# ACTION ITEM:
Please rewrite the items below, substituting "悔过" for every occurrence of "忏悔" and keeping everything else the same.

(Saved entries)
§
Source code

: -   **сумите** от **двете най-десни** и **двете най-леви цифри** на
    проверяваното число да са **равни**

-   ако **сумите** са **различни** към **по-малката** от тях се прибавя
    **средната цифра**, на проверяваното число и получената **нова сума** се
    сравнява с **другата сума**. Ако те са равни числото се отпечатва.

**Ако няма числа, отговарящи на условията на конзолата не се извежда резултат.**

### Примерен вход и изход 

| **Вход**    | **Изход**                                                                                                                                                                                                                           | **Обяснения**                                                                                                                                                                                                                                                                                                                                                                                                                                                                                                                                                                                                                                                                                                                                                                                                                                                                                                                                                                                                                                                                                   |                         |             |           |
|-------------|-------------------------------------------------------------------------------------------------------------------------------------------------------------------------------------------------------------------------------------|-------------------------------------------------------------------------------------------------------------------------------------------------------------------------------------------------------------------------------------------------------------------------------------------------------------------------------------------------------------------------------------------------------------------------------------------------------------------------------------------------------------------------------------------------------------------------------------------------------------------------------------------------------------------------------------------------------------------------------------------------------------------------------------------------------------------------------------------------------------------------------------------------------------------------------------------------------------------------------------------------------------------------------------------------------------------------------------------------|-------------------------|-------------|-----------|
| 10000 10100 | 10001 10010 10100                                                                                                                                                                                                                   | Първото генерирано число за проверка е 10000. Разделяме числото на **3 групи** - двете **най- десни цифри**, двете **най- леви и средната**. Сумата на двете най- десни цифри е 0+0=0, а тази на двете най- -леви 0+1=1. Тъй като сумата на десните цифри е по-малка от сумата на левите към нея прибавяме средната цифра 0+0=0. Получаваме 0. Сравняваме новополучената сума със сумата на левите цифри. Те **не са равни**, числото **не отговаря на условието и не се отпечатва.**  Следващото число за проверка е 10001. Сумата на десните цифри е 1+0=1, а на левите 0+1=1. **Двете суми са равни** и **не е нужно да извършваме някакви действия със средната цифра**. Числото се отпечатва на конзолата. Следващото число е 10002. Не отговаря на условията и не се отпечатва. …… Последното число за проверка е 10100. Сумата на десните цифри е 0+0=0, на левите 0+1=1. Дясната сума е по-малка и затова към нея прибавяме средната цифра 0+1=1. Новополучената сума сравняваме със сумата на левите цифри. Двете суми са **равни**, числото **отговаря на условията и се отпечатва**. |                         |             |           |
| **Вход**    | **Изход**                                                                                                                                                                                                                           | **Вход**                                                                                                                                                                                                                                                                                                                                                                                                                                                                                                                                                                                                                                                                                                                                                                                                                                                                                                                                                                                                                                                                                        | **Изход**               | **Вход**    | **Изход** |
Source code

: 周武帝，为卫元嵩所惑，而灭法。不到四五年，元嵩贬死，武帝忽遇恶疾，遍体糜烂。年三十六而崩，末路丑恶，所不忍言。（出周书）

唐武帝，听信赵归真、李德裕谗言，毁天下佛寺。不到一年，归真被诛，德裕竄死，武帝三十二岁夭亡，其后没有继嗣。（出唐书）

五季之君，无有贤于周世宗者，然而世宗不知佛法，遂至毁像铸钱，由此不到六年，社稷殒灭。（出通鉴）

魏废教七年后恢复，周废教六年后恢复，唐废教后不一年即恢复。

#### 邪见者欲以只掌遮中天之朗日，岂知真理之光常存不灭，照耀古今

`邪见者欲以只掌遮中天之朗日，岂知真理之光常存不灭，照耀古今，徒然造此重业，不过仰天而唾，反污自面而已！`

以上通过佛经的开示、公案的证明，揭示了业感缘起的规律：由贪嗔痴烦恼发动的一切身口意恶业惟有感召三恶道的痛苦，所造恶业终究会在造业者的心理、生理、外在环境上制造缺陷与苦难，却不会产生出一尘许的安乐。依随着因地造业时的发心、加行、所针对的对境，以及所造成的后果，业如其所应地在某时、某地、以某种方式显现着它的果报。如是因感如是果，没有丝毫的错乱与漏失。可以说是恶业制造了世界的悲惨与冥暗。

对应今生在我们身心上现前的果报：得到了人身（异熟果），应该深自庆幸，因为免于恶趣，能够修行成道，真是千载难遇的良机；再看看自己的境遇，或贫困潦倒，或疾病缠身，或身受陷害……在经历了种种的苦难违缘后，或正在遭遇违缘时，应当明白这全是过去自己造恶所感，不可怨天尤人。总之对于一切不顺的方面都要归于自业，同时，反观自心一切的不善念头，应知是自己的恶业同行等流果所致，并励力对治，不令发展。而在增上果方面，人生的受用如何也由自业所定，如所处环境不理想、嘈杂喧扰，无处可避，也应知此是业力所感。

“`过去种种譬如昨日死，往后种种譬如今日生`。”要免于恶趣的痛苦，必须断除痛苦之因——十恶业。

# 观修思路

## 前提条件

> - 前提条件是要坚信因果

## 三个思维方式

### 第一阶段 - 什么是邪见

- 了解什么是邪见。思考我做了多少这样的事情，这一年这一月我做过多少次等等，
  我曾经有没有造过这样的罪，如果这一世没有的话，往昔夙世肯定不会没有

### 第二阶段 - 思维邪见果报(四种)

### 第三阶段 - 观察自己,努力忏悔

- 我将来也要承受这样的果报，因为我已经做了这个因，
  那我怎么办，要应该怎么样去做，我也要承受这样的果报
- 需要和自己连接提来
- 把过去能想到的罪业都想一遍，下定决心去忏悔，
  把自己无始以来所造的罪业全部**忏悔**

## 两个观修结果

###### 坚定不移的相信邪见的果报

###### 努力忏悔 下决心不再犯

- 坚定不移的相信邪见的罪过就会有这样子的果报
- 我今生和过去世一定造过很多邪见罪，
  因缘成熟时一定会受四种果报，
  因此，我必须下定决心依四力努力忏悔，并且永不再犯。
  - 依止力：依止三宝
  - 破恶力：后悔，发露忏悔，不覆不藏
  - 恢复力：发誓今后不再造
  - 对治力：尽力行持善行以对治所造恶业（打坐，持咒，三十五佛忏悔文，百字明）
§
# OUTPUT OF THE EXERCISE:
Source code

: -   **сумите** от **двете най-десни** и **двете най-леви цифри** на
    проверяваното число да са **равни**

-   ако **сумите** са **различни** към **по-малката** от тях се прибавя
    **средната цифра**, на проверяваното число и получената **нова сума** се
    сравнява с **другата сума**. Ако те са равни числото се отпечатва.

**Ако няма числа, отговарящи на условията на конзолата не се извежда резултат.**

### Примерен вход и изход 

| **Вход**    | **Изход**                                                                                                                                                                                                                           | **Обяснения**                                                                                                                                                                                                                                                                                                                                                                                                                                                                                                                                                                                                                                                                                                                                                                                                                                                                                                                                                                                                                                                                                   |                         |             |           |
|-------------|-------------------------------------------------------------------------------------------------------------------------------------------------------------------------------------------------------------------------------------|-------------------------------------------------------------------------------------------------------------------------------------------------------------------------------------------------------------------------------------------------------------------------------------------------------------------------------------------------------------------------------------------------------------------------------------------------------------------------------------------------------------------------------------------------------------------------------------------------------------------------------------------------------------------------------------------------------------------------------------------------------------------------------------------------------------------------------------------------------------------------------------------------------------------------------------------------------------------------------------------------------------------------------------------------------------------------------------------------|-------------------------|-------------|-----------|
| 10000 10100 | 10001 10010 10100                                                                                                                                                                                                                   | Първото генерирано число за проверка е 10000. Разделяме числото на **3 групи** - двете **най- десни цифри**, двете **най- леви и средната**. Сумата на двете най- десни цифри е 0+0=0, а тази на двете най- -леви 0+1=1. Тъй като сумата на десните цифри е по-малка от сумата на левите към нея прибавяме средната цифра 0+0=0. Получаваме 0. Сравняваме новополучената сума със сумата на левите цифри. Те **не са равни**, числото **не отговаря на условието и не се отпечатва.**  Следващото число за проверка е 10001. Сумата на десните цифри е 1+0=1, а на левите 0+1=1. **Двете суми са равни** и **не е нужно да извършваме някакви действия със средната цифра**. Числото се отпечатва на конзолата. Следващото число е 10002. Не отговаря на условията и не се отпечатва. …… Последното число за проверка е 10100. Сумата на десните цифри е 0+0=0, на левите 0+1=1. Дясната сума е по-малка и затова към нея прибавяме средната цифра 0+1=1. Новополучената сума сравняваме със сумата на левите цифри. Двете суми са **равни**, числото **отговаря на условията и се отпечатва**. |                         |             |           |
| **Вход**    | **Изход**                                                                                                                                                                                                                           | **Вход**                                                                                                                                                                                                                                                                                                                                                                                                                                                                                                                                                                                                                                                                                                                                                                                                                                                                                                                                                                                                                                                                                        | **Изход**               | **Вход**    | **Изход** |
Source code

: 周武帝，为卫元嵩所惑，而灭法。不到四五年，元嵩贬死，武帝忽遇恶疾，遍体糜烂。年三十六而崩，末路丑恶，所不忍言。（出周书）

唐武帝，听信赵归真、李德裕谗言，毁天下佛寺。不到一年，归真被诛，德裕竄死，武帝三十二岁夭亡，其后没有继嗣。（出唐书）

五季之君，无有贤于周世宗者，然而世宗不知佛法，遂至毁像铸钱，由此不到六年，社稷殒灭。（出通鉴）

魏废教七年后恢复，周废教六年后恢复，唐废教后不一年即恢复。

#### 邪见者欲以只掌遮中天之朗日，岂知真理之光常存不灭，照耀古今

`邪见者欲以只掌遮中天之朗日，岂知真理之光常存不灭，照耀古今，徒然造此重业，不过仰天而唾，反污自面而已！`

以上通过佛经的开示、公案的证明，揭示了业感缘起的规律：由贪嗔痴烦恼发动的一切身口意恶业惟有感召三恶道的痛苦，所造恶业终究会在造业者的心理、生理、外在环境上制造缺陷与苦难，却不会产生出一尘许的安乐。依随着因地造业时的发心、加行、所针对的对境，以及所造成的后果，业如其所应地在某时、某地、以某种方式显现着它的果报。如是因感如是果，没有丝毫的错乱与漏失。可以说是恶业制造了世界的悲惨与冥暗。

对应今生在我们身心上现前的果报：得到了人身（异熟果），应该深自庆幸，因为免于恶趣，能够修行成道，真是千载难遇的良机；再看看自己的境遇，或贫困潦倒，或疾病缠身，或身受陷害……在经历了种种的苦难违缘后，或正在遭遇违缘时，应当明白这全是过去自己造恶所感，不可怨天尤人。总之对于一切不顺的方面都要归于自业，同时，反观自心一切的不善念头，应知是自己的恶业同行等流果所致，并励力对治，不令发展。而在增上果方面，人生的受用如何也由自业所定，如所处环境不理想、嘈杂喧扰，无处可避，也应知此是业力所感。

“`过去种种譬如昨日死，往后种种譬如今日生`。”要免于恶趣的痛苦，必须断除痛苦之因——十恶业。

# 观修思路

## 前提条件

> - 前提条件是要坚信因果

## 三个思维方式

### 第一阶段 - 什么是邪见

- 了解什么是邪见。思考我做了多少这样的事情，这一年这一月我做过多少次等等，
  我曾经有没有造过这样的罪，如果这一世没有的话，往昔夙世肯定不会没有

### 第二阶段 - 思维邪见果报(四种)

### 第三阶段 - 观察自己,努力悔过

- 我将来也要承受这样的果报，因为我已经做了这个因，
  那我怎么办，要应该怎么样去做，我也要承受这样的果报
- 需要和自己连接提来
- 把过去能想到的罪业都想一遍，下定决心去悔过，
  把自己无始以来所造的罪业全部**悔过**

## 两个观修结果

###### 坚定不移的相信邪见的果报

###### 努力悔过 下决心不再犯

- 坚定不移的相信邪见的罪过就会有这样子的果报
- 我今生和过去世一定造过很多邪见罪，
  因缘成熟时一定会受四种果报，
  因此，我必须下定决心依四力努力悔过，并且永不再犯。
  - 依止力：依止三宝
  - 破恶力：后悔，发露悔过，不覆不藏
  - 恢复力：发誓今后不再造
  - 对治力：尽力行持善行以对治所造恶业（打坐，持咒，三十五佛悔过文，百字明）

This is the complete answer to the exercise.